In February, interest rates remained low with the 10-year treasury bond rising slightly, but the 30-year fixed mortgage rate did not surpass 3%. Homebuyers were still enticed to purchase a home in such a competitive market because they want to take advantage of the low rates. Stan Shipley, an economist at Evercore, said that mortgage rates will need to rise significantly in order to impact demand in the housing market. “You need to get mortgage rates up into the fours approaching the fives to really start to begin dampening demand,” said Shipley.

  1. Winter storms could have an impact

The inclement weather in February could have impacted home prices in certain cities affected by winter storms. In Texas, February storms led to more than 4.5 million households and businesses to lose power for days. Shipley said that this hazardous storm could have stalled some real estate transactions, “people couldn’t go out and buy homes.

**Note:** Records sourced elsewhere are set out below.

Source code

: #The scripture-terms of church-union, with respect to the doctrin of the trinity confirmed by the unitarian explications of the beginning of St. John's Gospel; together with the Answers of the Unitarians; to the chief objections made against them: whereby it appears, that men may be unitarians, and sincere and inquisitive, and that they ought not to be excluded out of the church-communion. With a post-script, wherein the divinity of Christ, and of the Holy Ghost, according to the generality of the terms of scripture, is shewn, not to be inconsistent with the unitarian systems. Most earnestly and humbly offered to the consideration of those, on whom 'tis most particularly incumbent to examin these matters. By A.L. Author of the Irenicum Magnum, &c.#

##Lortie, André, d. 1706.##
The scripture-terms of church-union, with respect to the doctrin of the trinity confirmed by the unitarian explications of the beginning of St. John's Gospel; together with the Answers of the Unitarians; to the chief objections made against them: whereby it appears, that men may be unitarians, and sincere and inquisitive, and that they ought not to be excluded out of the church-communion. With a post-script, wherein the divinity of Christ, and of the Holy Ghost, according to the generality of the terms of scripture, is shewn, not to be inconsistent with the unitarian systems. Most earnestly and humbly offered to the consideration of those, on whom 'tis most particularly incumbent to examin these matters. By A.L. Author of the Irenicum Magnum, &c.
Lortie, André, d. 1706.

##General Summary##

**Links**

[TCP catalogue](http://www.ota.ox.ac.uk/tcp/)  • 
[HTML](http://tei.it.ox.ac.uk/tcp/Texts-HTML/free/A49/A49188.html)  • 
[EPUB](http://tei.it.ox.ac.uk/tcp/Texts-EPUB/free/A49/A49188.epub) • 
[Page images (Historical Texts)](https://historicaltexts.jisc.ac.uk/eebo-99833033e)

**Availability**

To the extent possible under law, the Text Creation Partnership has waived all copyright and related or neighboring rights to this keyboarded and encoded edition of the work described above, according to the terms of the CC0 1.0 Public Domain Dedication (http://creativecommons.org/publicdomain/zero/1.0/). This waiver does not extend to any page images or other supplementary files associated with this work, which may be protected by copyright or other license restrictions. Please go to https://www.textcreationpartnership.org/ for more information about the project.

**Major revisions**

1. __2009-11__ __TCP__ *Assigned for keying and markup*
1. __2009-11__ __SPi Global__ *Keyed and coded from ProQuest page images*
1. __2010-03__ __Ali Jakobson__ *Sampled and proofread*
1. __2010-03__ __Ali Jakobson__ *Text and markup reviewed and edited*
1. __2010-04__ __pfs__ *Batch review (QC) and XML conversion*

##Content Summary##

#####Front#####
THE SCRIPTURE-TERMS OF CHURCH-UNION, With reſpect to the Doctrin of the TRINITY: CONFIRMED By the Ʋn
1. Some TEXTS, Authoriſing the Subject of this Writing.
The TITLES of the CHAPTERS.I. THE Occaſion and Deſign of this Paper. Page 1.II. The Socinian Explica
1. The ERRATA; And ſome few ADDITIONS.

They couldn’t write contracts,” said Shipley. In fact, the National Association of Realtors reported that monthly home sales declined 6.6% in February following two months of gains, but annually home sales were still higher than the previous year.

  1. Phoenix, Seattle and San Diego will continue to lead

Phoenix, Seattle and San Diego are expected to continue to lead all cities in annual gains, as remote-work has spurred people to purchase spacious homes in mid-size cities and suburbs. All three cities were not affected by the winter storms and the National Association of Realtors reported that monthly home sales in the west, which encompasses Phoenix, Seattle and San Diego, rose in February in comparison to the midwest, northeast and the south.

  1. New homes are not being built fast enough

Housing inventory is still tight because there is a dire need for homebuilders to build more homes. In February, housing starts dropped because of winter weather, but picked up again in March. Still, there aren’t enough new homes being built to substantially increase inventory this year. The price of lumber is extremely high, causing cost challenges for homebuyers and homebuilders. To make matters worse, supply chain issues have led to lumber and other materials to take much longer to be delivered. As a result, homes are being built at a much slower rate than usual.

“There is a certain amount of lack of inventory and that’s helped drive the prices up where they are. I don’t think you’re gonna have anything that holds the price equations down,” said Ricchiuto.